***** Kutipan Pilihan
PWMU.CO– Gosip selalu disebar Abdullah bin Ubay untuk merongrong kewibawaan Rasulullah saw. Itu dilakukan karena dendam. Sejak hijrah Rasulullah ke Madinah, kewenangannya sebagai pemimpin bangsa Khazraj dan Aus jadi hilang. Kaumnya yang memeluk Islam telah menjadikan Rasulullah sebagai pemimpinnya.
Suatu ketika Abdullah bin Ubay membuat gosip Nabi Muhammad memakai harta tebusan tawanan untuk foya-foya makan dan minum enak serta membeli perabotan mewah layaknya Kaisar Persia.
Sambil menebarkan gosip, diam-diam dia mendatangi seorang wanita Anshor dan menyuruhnya memberikan permadani yang indah dan sangat mahal kepada Aisyah, istri Nabi. Tanpa ada rasa curiga, Aisyah yang masih muda itu menerimanya dengan senang.
Ketika Rasulullah saw mendengar gosip ini, segera pulang. Di rumah menemui Aisyah yang sedang duduk-duduk di atas permadani mahal itu. Wajah Aisyah sedang berseri-seri memiliki perabotan indah itu.
”Aisyah, apa ini?” tanya Rasulullah.
”Seorang wanita Anshor datang ke sini dan melihat tikarmu,” jawab Aisyah. ”Ia kemudian mengutus orang agar menyampaikan permadani ini kepadaku.”
**********
▶ [Tentang Latihan Ini]:
Teruskan kisah tentang gosip Abdullah bin Ubay dan permadani Aisyah setelah kalimat terakhirnya. Daftar berikut tidak ada hubungannya dengan kisah di atas.
***** Informasi Hasil Ekstraksi
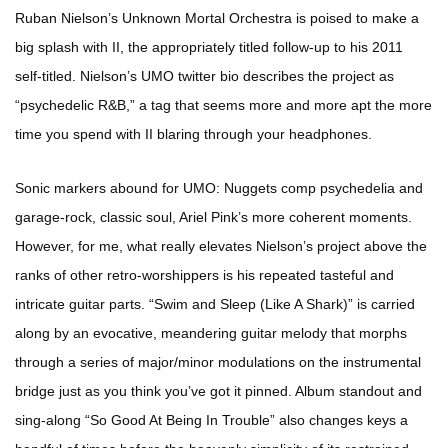
Ruban Nielson’s Unknown Mortal Orchestra is poised to make a
big splash with II, the appropriately titled follow-up to his 2011
self-titled. Nielson’s UMO twitter bio describes the project as
“psychedelic R&B,” a tag that seems more and more apt the more
time you spend with II blaring through your headphones.
Sonic markers abound for UMO: Nuggets comp psychedelia and
garage-rock, classic soul, Ariel Pink’s more coherent moments.
However, for me, what really elevates Nielson’s project above the
ranks of other retro-worshippers is his repeated tasteful and
intricate guitar parts. “Swim and Sleep (Like A Shark)” is carried
along by an evocative, meandering guitar melody that morphs
through a series of major/minor modulations on the instrumental
bridge just as you think you’ve got it pinned. Album standout and
sing-along “So Good At Being In Trouble” also changes keys a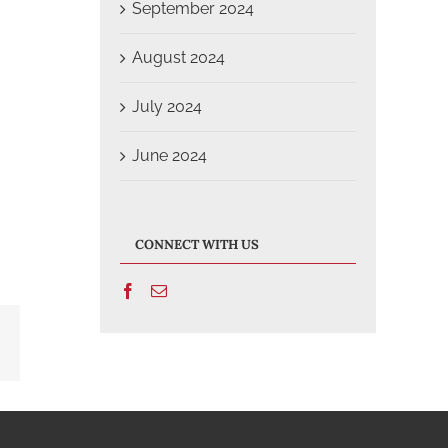
September 2024
August 2024
July 2024
June 2024
CONNECT WITH US
Email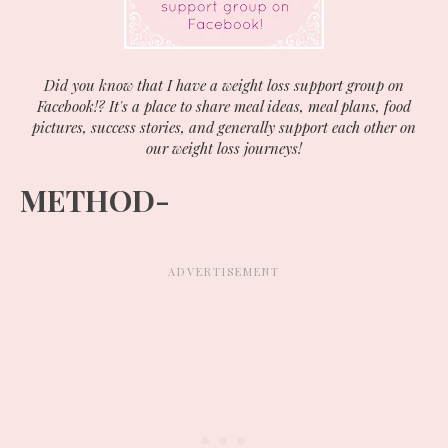
Did you know that I have a weight loss support group on
Facebook!? It's a place to share meal ideas, meal plans, food
pictures, success stories, and generally support each other on
our weight loss journeys!
METHOD-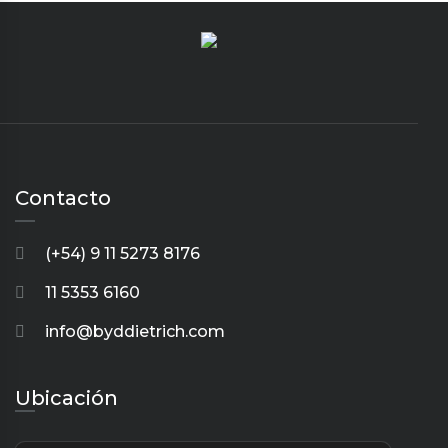
Contacto
(+54) 9 11 5273 8176
11 5353 6160
info@byddietrich.com
Ubicación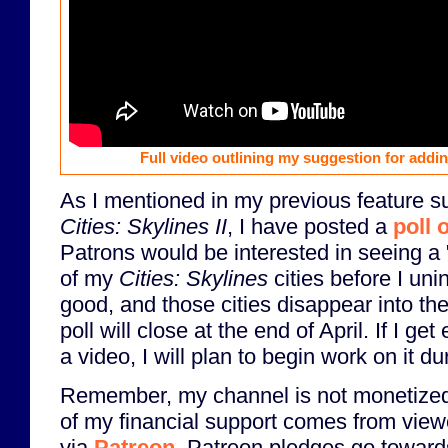
Full video outlining my suggestion for addin
As I mentioned in my previous feature s
Cities: Skylines II
, I have posted a
poll 
Patrons would be interested in seeing a 
of my
Cities: Skylines
cities before I uni
good, and those cities disappear into the
poll will close at the end of April. If I ge
a video, I will plan to begin work on it d
Remember, my channel is not monetized,
of my financial support comes from view
via
Patreon
. Patreon pledges go towards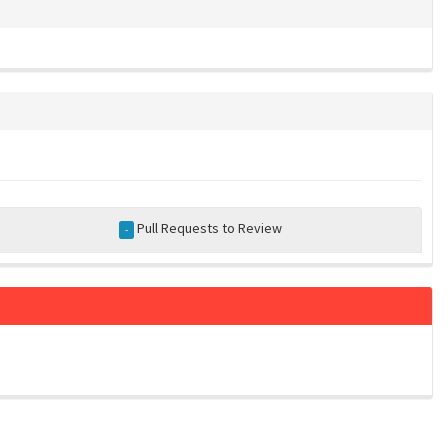
Pull Requests to Review
-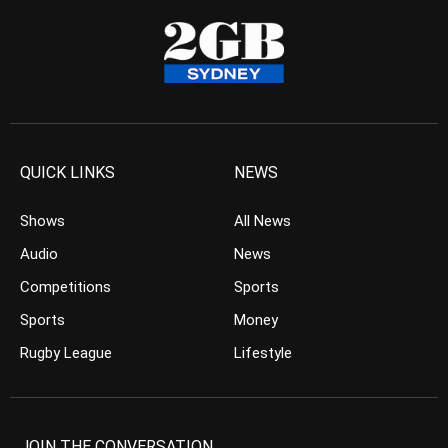
QUICK LINKS
NEWS
Shows
All News
Audio
News
Competitions
Sports
Sports
Money
Rugby League
Lifestyle
JOIN THE CONVERSATION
**********
▶ [Bagian Jawaban]:
Rasulullah menyuruh Aisyah agar mengembalikan permadani itu. Kemudian Nabi tidur di atas tikar daun kurma yang biasa dipakai.
Umar Cek Kebenaran Gosip
Umar bin Khaththab yang mendengar gosip itu bergegas mendatangi rumah Rasulullah. Ia ingin membuktikan desas-desus yang disebarkan orang tentang kehidupan Nabi yang memiliki perabot mewah.
Ketika Umar sampai di rumah Nabi sama sekali tidak melihat ada perabot mewah yang didesas-desuskan itu. Rumah Rasulullah tetap seperti dulu. Kecil menempel di Masjid Madinah. Tidak ada sama sekali yang berubah.
Mengetahui Umar bin Khaththab datang, Rasulullah bangun dari tikarnya. Seketika itu Umar melihat bekas-bekas tikar membekas pada tubuh Rasulullah. Melihat kehidupan Nabi seperti itu, Umar menangis.
Rasulullah berpaling heran lalu beliau bertanya lembut, ”Ya Umar, Apa yang menyebabkan engkau menangis?”
”Bagaimana aku tidak menangis jika melihat bekas-bekas tikar itu melekat pada punggungmu. Hanya inilah harta kekayaanmu yang aku tahu. Sedangkan Kaisar Romawi dan Persia hidup dalam gelimangan harta benda,” kata Umar.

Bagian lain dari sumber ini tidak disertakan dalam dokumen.